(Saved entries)
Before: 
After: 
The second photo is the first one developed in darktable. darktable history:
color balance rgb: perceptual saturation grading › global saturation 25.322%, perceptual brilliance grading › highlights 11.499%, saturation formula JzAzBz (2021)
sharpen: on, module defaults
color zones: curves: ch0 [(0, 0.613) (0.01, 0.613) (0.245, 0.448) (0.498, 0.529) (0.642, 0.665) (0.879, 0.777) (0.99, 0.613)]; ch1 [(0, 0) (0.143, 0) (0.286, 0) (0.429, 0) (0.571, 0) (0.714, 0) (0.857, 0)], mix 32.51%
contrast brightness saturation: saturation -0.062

#### CHALLENGE:
Set down every line above verbatim, from the first to the last, without altering any character.

#### COMPLETED EXERCISE:
Before: 
After: 
The second photo is the first one developed in darktable. darktable history:
color balance rgb: perceptual saturation grading › global saturation 25.322%, perceptual brilliance grading › highlights 11.499%, saturation formula JzAzBz (2021)
sharpen: on, module defaults
color zones: curves: ch0 [(0, 0.613) (0.01, 0.613) (0.245, 0.448) (0.498, 0.529) (0.642, 0.665) (0.879, 0.777) (0.99, 0.613)]; ch1 [(0, 0) (0.143, 0) (0.286, 0) (0.429, 0) (0.571, 0) (0.714, 0) (0.857, 0)], mix 32.51%
contrast brightness saturation: saturation -0.062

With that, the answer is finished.